Çekirdek Aile Olmayan Hanelerde En Düşük Yoksulluk Oranı
Hanehalkı tipine göre yapılan değerlendirmede, eşdeğer hanehalkı kullanılabilir fert medyan gelirinin yüzde 50’si dikkate alındığında, çekirdek aile bulunmayan ve birden fazla kişiden oluşan hanehalklarının yoksulluk oranı bir önceki yıla göre 4 puan azalarak yüzde 7,7’ye geriledi. Tek kişilik hanehalklarında ise bu oran 0,2 puan düşerek yüzde 7,3 olarak kaydedildi. En az bir çekirdek aile ve diğer bireylerden oluşan hanehalklarının yoksulluk oranı 2,6 puan azalarak yüzde 17,0’a düştü. Tek çekirdek aileden oluşan hanehalklarının yoksulluk oranı ise 0,6 puan azalarak yüzde 13,3 oldu.
Maddi ve Sosyal Yoksulluk
Maddi ve sosyal yoksunluk oranı, haneler düzeyinde sorgulanan değişkenlerle hesaplanmaktadır. Bu değişkenler arasında otomobil sahipliği, beklenmedik harcamaları karşılayabilme, evden uzakta bir haftalık tatil masrafını karşılama, kira veya konut kredisi gibi borçları ödeme yeteneği, düzenli olarak et, tavuk veya balık içeren yemekler yapabilme, evin ısınma ihtiyaçlarını karşılama ve mobilyaları yenileyebilme durumu yer almaktadır.
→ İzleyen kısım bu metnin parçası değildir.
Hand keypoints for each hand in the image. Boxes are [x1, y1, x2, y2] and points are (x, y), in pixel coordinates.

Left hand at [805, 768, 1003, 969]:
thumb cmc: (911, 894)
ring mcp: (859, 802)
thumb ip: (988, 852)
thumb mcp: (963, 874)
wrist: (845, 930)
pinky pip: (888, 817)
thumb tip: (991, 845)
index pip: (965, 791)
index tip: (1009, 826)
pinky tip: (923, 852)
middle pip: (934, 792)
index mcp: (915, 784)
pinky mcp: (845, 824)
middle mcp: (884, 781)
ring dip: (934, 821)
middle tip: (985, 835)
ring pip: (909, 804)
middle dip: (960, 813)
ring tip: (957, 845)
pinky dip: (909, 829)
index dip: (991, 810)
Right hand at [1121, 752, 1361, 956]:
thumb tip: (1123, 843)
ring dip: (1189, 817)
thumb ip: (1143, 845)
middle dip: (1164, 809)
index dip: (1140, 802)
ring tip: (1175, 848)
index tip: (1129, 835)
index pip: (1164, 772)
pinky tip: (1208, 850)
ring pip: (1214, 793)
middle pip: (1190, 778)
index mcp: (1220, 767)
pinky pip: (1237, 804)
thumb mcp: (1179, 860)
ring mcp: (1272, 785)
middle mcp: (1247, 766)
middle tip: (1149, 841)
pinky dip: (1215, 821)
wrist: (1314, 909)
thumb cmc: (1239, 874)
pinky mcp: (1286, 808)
Fert düzeyinde ise, eski giysileri yenileme, düzgün iki çift ayakkabıya sahip olma, tanıdıklarıyla ayda en az bir kez bir araya gelme, ücretli boş zaman etkinliklerine katılabilme, kendini iyi hissetmek için harcama yapabilme ve kişisel internet erişimi gibi kriterler belirlenmiştir.
Yukarıda belirtilen on üç maddenin en az yedisini karşılayamayanların oranı, 2022 yılında yüzde 16,6 iken, 2023 yılı anket sonuçlarına göre bu oran 2,2 puan azalarak yüzde 14,4 seviyesine geriledi.
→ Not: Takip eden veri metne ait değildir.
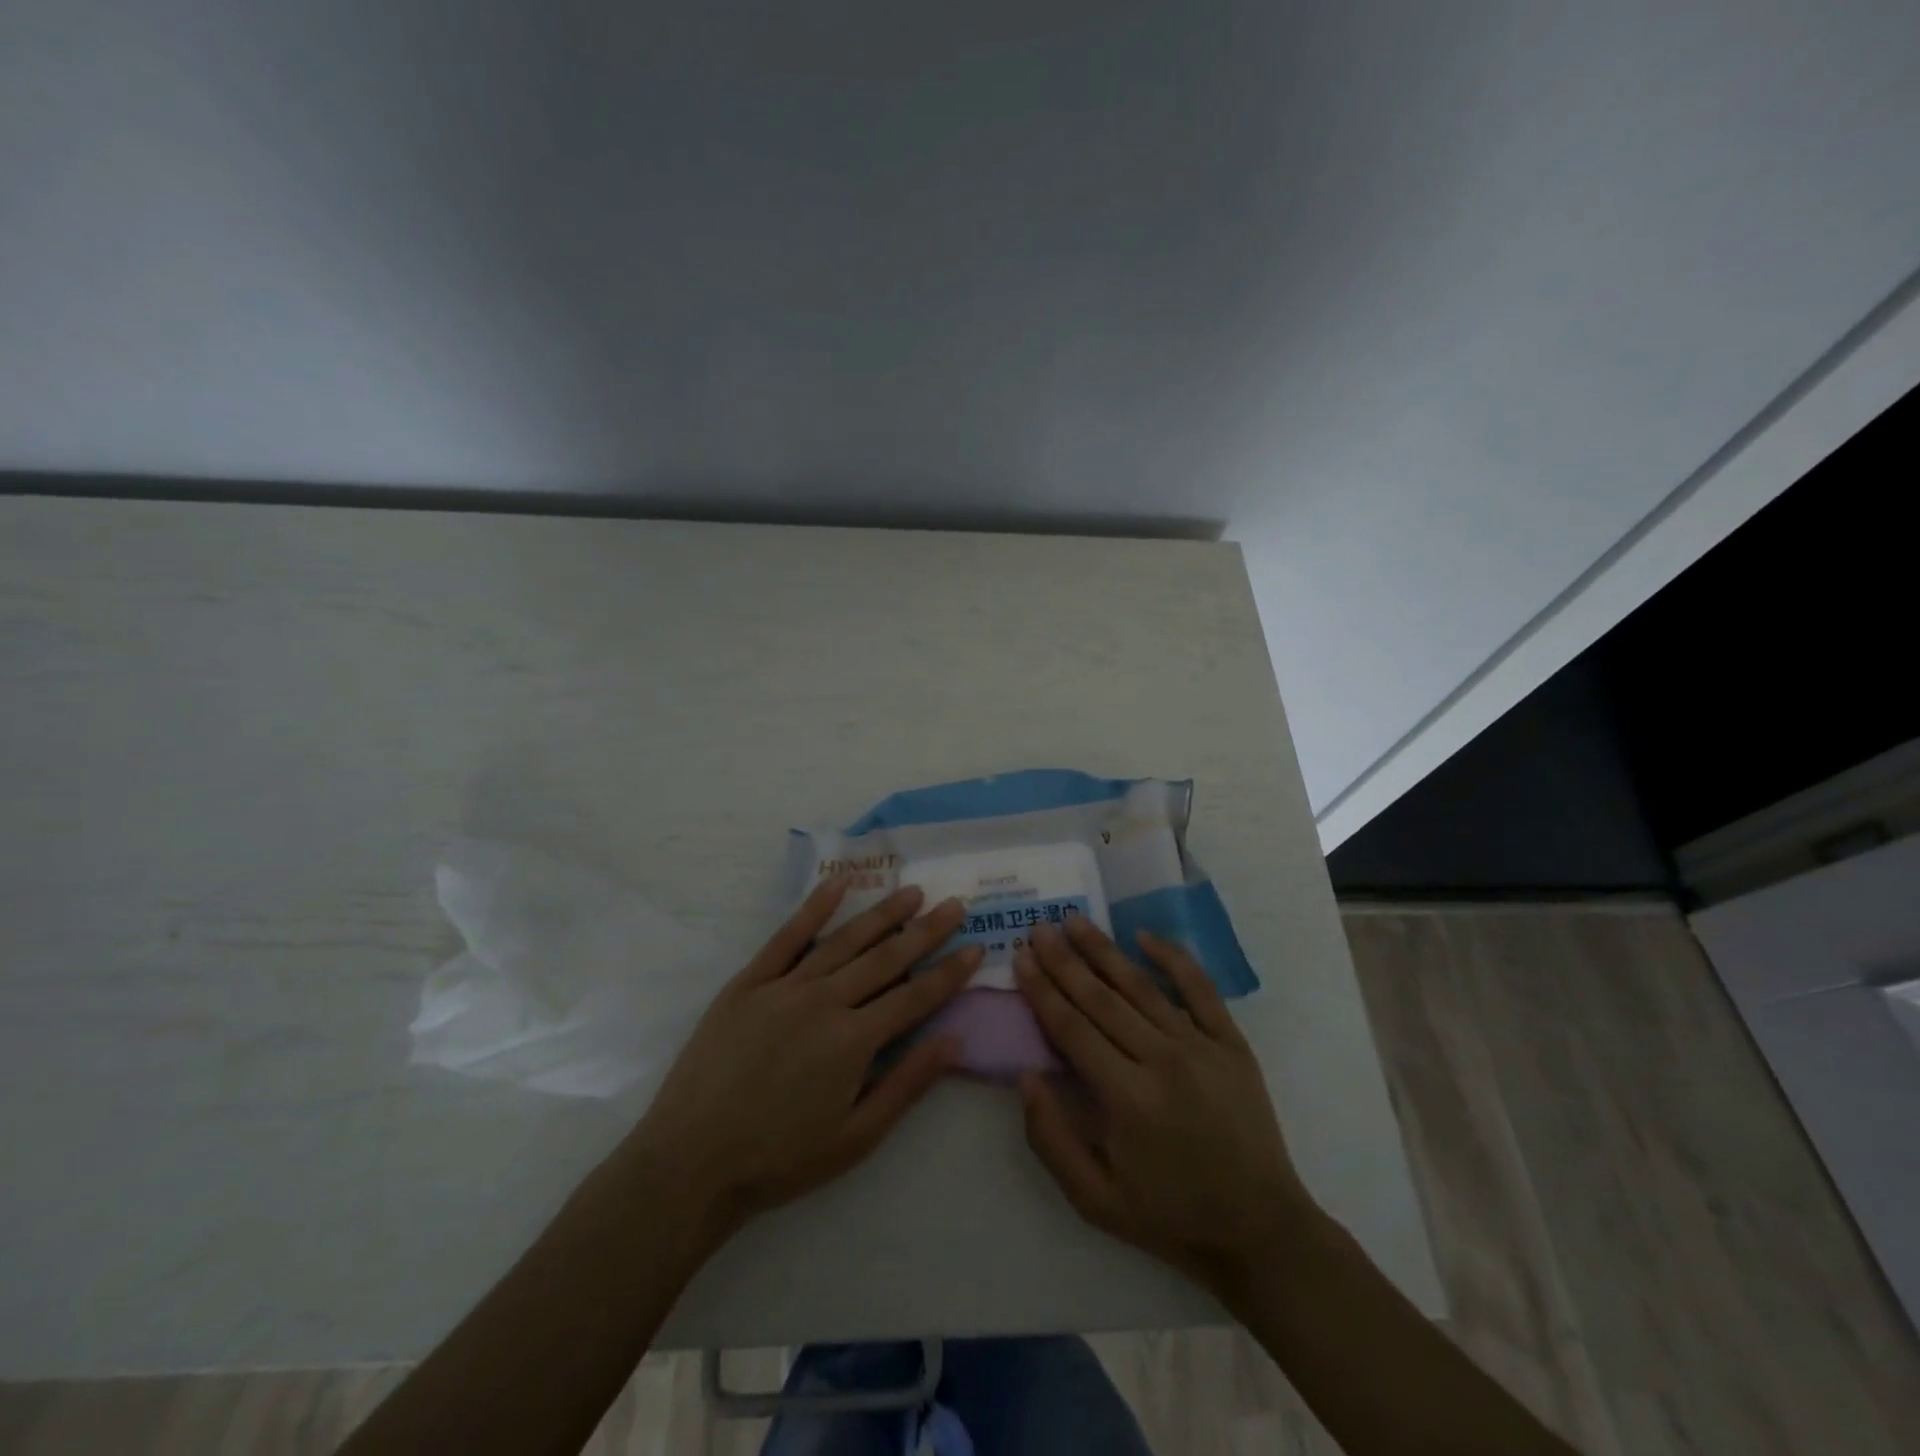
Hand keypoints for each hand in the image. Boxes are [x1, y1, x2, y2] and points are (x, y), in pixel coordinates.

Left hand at [622, 877, 978, 1242]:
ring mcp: (784, 986)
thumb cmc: (780, 1158)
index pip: (915, 996)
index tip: (976, 947)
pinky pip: (787, 937)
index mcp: (854, 1041)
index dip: (949, 973)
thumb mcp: (855, 1137)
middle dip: (926, 931)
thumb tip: (954, 1040)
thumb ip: (907, 1084)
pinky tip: (838, 884)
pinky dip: (814, 908)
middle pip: (886, 958)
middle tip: (954, 905)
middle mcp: (825, 1001)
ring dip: (882, 913)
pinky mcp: (749, 982)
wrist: (691, 1162)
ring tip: (912, 891)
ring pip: (844, 940)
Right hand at [1013, 917, 1316, 1300]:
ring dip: (1104, 951)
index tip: (1021, 957)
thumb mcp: (1095, 1200)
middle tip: (1039, 928)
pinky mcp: (1231, 1043)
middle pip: (1101, 998)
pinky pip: (1199, 989)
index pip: (1071, 1028)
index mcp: (1126, 1097)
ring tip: (1076, 921)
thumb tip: (1026, 1075)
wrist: (1261, 1230)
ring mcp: (1201, 1046)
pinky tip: (1145, 935)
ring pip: (1141, 986)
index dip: (1042, 990)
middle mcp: (1161, 1060)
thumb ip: (1051, 1138)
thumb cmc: (1170, 1217)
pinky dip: (1173, 958)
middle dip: (1064, 961)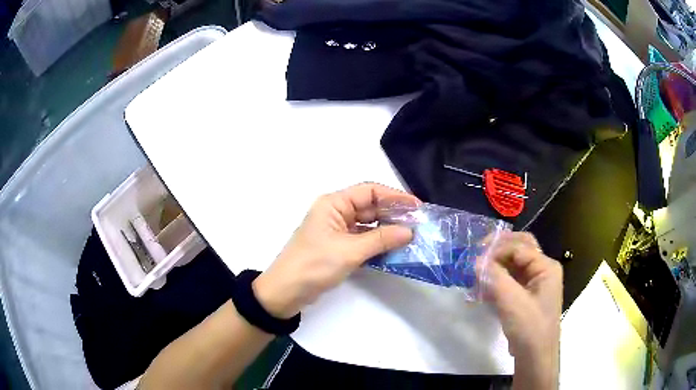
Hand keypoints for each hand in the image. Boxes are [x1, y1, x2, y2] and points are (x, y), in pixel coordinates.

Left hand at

Sürekli Yoksulluk Oranı Yüzde 13 Oldu
Dört yıllık panel veri kullanılarak hesaplanan sürekli yoksulluk oranı, eşdeğer hanehalkı kullanılabilir fert medyan gelirinin yüzde 60’ına göre, son yılda ve önceki üç yıldan en az ikisinde de yoksul olan bireyleri kapsamaktadır. 2023 yılı anket sonuçlarına göre, sürekli yoksulluk oranı bir önceki yıla göre 1 puan azalarak yüzde 13,0 olarak belirlenmiştir.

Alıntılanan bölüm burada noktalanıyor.